SUPPLIED DATA:
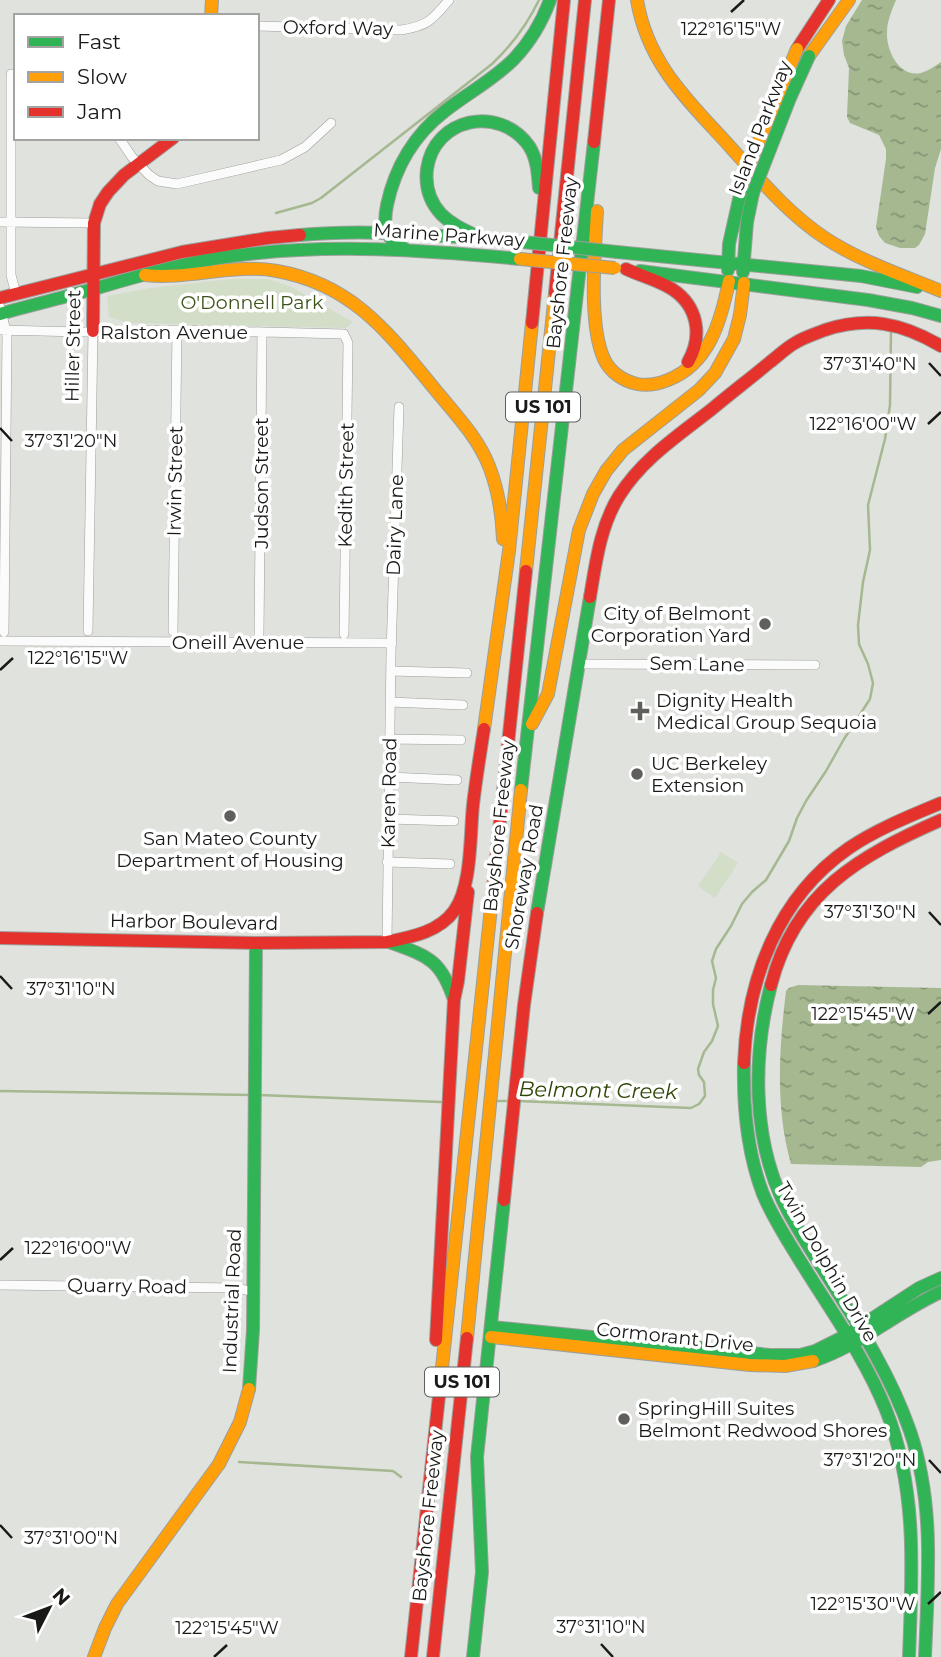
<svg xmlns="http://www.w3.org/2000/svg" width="941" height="1657" viewBox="0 0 941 1657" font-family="Montserrat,sans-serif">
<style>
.green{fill:#d3dec9}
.water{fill:url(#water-ripples)}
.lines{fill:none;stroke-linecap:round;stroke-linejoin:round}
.stream{stroke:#a5b890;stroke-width:2.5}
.street-casing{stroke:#9d9f9b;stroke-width:10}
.fast-casing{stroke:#9d9f9b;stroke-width:14}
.slow-casing{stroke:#9d9f9b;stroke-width:14}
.jam-casing{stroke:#9d9f9b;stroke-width:14}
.street{stroke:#fafbfa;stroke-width:9}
.fast{stroke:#30b455;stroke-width:12}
.slow{stroke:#ff9f0a;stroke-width:12}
.jam{stroke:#e5322d;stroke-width:12}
.fast-bridge-casing{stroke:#9d9f9b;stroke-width:14;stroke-linecap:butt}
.slow-bridge-casing{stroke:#9d9f9b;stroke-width:14;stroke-linecap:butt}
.fast-bridge{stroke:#30b455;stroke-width:12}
.slow-bridge{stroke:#ff9f0a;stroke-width:12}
.ticks{fill:none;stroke:#191a17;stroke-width:2.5}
.poi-dot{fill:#5f605d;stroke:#fff;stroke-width:2.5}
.labels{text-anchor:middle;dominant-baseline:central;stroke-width:7;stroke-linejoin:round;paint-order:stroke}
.shield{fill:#fff;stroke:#5e5f5d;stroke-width:2}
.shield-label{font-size:18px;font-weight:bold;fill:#191a17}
.street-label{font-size:19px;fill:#191a17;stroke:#fff}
.park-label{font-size:19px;fill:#3c5419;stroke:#fff}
.poi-label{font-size:19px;fill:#191a17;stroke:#fff;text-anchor:start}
.water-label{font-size:21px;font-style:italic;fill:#2d4505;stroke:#fff}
.ticks-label{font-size:18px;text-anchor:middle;fill:#191a17;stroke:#fff;stroke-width:7;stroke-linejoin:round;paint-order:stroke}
</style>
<defs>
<pattern id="water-ripples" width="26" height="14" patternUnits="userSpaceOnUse" patternTransform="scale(1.75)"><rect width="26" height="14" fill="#a5b890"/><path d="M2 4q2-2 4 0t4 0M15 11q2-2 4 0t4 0" fill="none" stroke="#869575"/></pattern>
</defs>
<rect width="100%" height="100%" fill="#e0e2de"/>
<path class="green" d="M231 279H268L290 286 353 322 346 328 128 323 109 317 107 296 150 288Z
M721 852 738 863 715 898 698 886Z"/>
<path class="water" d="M862 0H896C892 10 887 21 887 32 886 50 899 78 921 73 928 71 935 66 941 62V149L935 168 925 234 919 245 915 248H900L885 243 879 236 876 227 886 159V149L879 135 850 123 847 117 849 68 844 55 842 41 846 26Z
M798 985 941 988V1160L928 1162 921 1167 791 1164C775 1107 779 1049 786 991L789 988Z"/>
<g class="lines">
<path class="stream" d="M276 213 312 203 321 198 492 64C512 45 527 25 539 0
M0 1091 252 1095
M259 1095 441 1102
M497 1101H511
M518 1101 691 1108 699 1104 705 1096 704 1082 699 1075 698 1069 704 1052 712 1041 718 1026 713 1004V990L716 978 712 961 716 949 731 926 742 904 752 892 766 880 789 841 797 818 806 801 826 771 844 739 870 699 873 683 868 664 859 644 858 625 863 582 870 550 868 505 885 439 890 405 891 331
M239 1462 393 1471 401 1477"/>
<defs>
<path id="street" d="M257 26 401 30C428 26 432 20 449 0
M11 74V275L16 294
M119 138 132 157 149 175 158 181 177 184 281 160 305 147 331 123
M0 222 94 223
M0 307 7 335 4 632
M0 330 81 332 177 330 344 334 348 343 344 634
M88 631 93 331
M173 631 177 330
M259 634 262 333
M0 641 392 643
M580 664 815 665
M391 671 467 673
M390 702 463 705
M390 739 461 740
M389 777 457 780
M388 819 454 821
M387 862 450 864
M387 942 391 653 399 407
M0 1285 238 1288 253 1292"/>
<path id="fast" d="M300 235C374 228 449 237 523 242
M483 239C469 232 453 226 441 214 429 201 425 186 427 169 434 118 499 104 529 146 537 158 538 174 539 188
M405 249C384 239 383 226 387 205 395 167 415 134 445 111 468 93 493 80 514 59 530 42 542 22 550 0
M617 252 861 276 917 287
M728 270 729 244 744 177
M640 271 868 300 912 308 941 316
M743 272 747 222 753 193
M0 314C31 305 62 298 93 289 139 276 185 262 233 256 328 243 425 250 520 259
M521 790 594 142
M537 913 590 597
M389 942C427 956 441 959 454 1000
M771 985C753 1053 752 1134 782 1199 792 1221 806 1242 819 1263 853 1317 889 1370 910 1431 935 1504 928 1581 925 1657
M744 1063C743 1107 747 1152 763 1194 772 1216 786 1238 799 1259 829 1308 865 1357 886 1410 918 1490 912 1574 909 1657
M492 1327 770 1355H800L815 1351 847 1335 919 1288 941 1278
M813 1361C859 1346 897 1312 941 1292
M249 1389 253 1330 256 943
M473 1657 482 1572 477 1457 504 1200"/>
<path id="slow" d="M637 0C648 66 691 103 733 150 761 181 789 214 825 238 860 261 902 275 941 291
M211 16 212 0
M809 56 849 0
M597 211C595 251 588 324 604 359 610 372 623 381 637 384 647 386 658 384 668 380 709 364 721 321 729 281
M145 275C189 280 233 263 277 271 355 285 390 335 438 393 457 416 478 438 489 466 498 489 502 514 503 539
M526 571 555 293
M532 724 548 694 579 530 593 494 606 471 623 450 699 390 715 373 734 339 740 315 744 283
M484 729 509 551 532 323
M491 1337 750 1365 785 1366 813 1361
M467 1338 521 790
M439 1396 492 898
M94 1657 105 1628 117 1604 219 1464 240 1422 249 1389"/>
<path id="jam" d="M797 49 829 0
M594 142 609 0
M626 269C641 276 658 280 672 289 698 306 703 336 688 362
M555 293 585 0
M0 298 182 252 268 238 300 235
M532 323 564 0
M93 331 94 223 100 204 108 192 124 175 173 138
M590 597C596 562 600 527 619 496 642 459 679 435 712 409 731 393 751 378 770 362 778 356 786 348 795 343 804 337 815 334 825 330 868 316 902 323 941 346
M492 898 526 571
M0 938 256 943 387 942
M387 942C411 937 439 932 454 911 472 887 470 834 473 805 476 779 480 754 484 729
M771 985C795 892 859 856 941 820
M744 1063C747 979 778 897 849 848 877 829 910 816 941 803
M504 1200 524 1005 537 913
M436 1340 454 1000 458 981 468 892
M411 1657 439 1396
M433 1657 467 1338"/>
</defs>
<use href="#street" class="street-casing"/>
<use href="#fast" class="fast-casing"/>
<use href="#slow" class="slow-casing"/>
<use href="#jam" class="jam-casing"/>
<use href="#street" class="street"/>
<use href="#fast" class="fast"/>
<use href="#slow" class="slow"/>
<use href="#jam" class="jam"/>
<defs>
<path id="fast-bridge" d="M753 193 790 98 809 56
M523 242 617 252"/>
<path id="slow-bridge" d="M744 177 797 49
M520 259 615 268"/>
</defs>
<use href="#fast-bridge" class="fast-bridge-casing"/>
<use href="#slow-bridge" class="slow-bridge-casing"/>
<use href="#fast-bridge" class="fast-bridge"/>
<use href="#slow-bridge" class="slow-bridge"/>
</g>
<path class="ticks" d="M731 12 744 0M929 363 941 376M928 424 941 412M0 428 12 441M0 670 13 658M929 912 941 925M0 976 12 989M928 1014 941 1002M0 1260 13 1248M929 1460 941 1473M0 1525 12 1538M928 1604 941 1592M601 1644 613 1657M214 1657 227 1645"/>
<g class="poi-dot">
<circle cx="765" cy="624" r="7"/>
<path d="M636.5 700.5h7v7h7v7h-7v7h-7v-7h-7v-7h7z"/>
<circle cx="637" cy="774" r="7"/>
<circle cx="230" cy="816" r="7"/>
<circle cx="624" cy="1419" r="7"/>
</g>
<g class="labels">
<g class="shield">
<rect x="506" y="392.5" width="74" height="29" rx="5"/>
<rect x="425" y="1367.5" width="74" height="29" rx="5"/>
</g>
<g class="shield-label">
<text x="543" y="407">US 101</text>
<text x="462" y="1382">US 101</text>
</g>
<g class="street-label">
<text transform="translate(338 28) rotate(1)">Oxford Way</text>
<text transform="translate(760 128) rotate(-69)">Island Parkway</text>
<text transform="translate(449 235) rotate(4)">Marine Parkway</text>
<text transform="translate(562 263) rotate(-84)">Bayshore Freeway</text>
<text x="174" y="332">Ralston Avenue</text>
<text transform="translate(73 346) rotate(-89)">Hiller Street</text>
<text transform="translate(175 481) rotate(-89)">Irwin Street</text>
<text transform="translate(261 483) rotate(-90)">Judson Street</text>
<text transform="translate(346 485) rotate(-89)">Kedith Street</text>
<text transform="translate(395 525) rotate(-88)">Dairy Lane</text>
<text x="238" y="642">Oneill Avenue</text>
<text transform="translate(697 664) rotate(1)">Sem Lane</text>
<text transform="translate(389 793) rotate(-89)">Karen Road</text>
<text transform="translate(499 826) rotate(-84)">Bayshore Freeway</text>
<text transform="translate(524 877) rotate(-80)">Shoreway Road</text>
<text transform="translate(194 922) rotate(1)">Harbor Boulevard</text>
<text transform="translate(827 1262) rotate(60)">Twin Dolphin Drive</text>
<text transform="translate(127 1286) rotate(1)">Quarry Road</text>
<text transform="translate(232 1301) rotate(-88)">Industrial Road</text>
<text transform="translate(675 1337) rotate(6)">Cormorant Drive</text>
<text transform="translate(428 1516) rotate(-84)">Bayshore Freeway</text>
</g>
<g class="park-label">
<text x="252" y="302">O'Donnell Park</text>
</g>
<g class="poi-label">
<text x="751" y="613" text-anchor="end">City of Belmont<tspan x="751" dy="22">Corporation Yard</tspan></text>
<text x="656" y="700">Dignity Health<tspan x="656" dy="22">Medical Group Sequoia</tspan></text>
<text x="651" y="763">UC Berkeley<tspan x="651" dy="22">Extension</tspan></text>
<text x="230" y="838" text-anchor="middle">San Mateo County<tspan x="230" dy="22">Department of Housing</tspan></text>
<text x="638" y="1408">SpringHill Suites<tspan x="638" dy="22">Belmont Redwood Shores</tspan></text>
</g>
<g class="water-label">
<text transform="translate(598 1090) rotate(1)">Belmont Creek</text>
</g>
</g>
<g class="ticks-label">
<text x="731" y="35">122°16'15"W</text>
<text x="870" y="370">37°31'40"N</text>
<text x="863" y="430">122°16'00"W</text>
<text x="71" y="447">37°31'20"N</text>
<text x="78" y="664">122°16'15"W</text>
<text x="870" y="918">37°31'30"N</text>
<text x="71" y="995">37°31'10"N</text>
<text x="863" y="1020">122°15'45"W</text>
<text x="78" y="1254">122°16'00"W</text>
<text x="870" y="1466">37°31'20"N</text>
<text x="71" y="1544">37°31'00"N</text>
<text x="863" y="1610">122°15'30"W</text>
<text x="601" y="1633">37°31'10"N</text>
<text x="227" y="1634">122°15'45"W</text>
</g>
<rect x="14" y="14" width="245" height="126" fill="#ffffff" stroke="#a3a3a2" stroke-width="2"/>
<rect x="28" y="37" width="35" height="10" fill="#30b455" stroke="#a3a3a2" stroke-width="2"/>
<text x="77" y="49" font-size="21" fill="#191a17">Fast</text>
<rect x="28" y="72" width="35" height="10" fill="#ff9f0a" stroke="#a3a3a2" stroke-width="2"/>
<text x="77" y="84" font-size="21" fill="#191a17">Slow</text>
<rect x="28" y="107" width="35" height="10" fill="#e5322d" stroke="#a3a3a2" stroke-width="2"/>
<text x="77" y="119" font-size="21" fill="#191a17">Jam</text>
<g transform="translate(49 1608) rotate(48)" stroke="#ffffff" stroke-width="5" paint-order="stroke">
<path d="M0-5L12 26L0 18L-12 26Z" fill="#191a17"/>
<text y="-10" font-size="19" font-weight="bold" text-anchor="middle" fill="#191a17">N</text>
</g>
</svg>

EXERCISE DETAILS: Reproduce each line of the material that mentions "labels".

THE COMPLETED TASK:
.labels{text-anchor:middle;dominant-baseline:central;stroke-width:7;stroke-linejoin:round;paint-order:stroke}
<g class="labels">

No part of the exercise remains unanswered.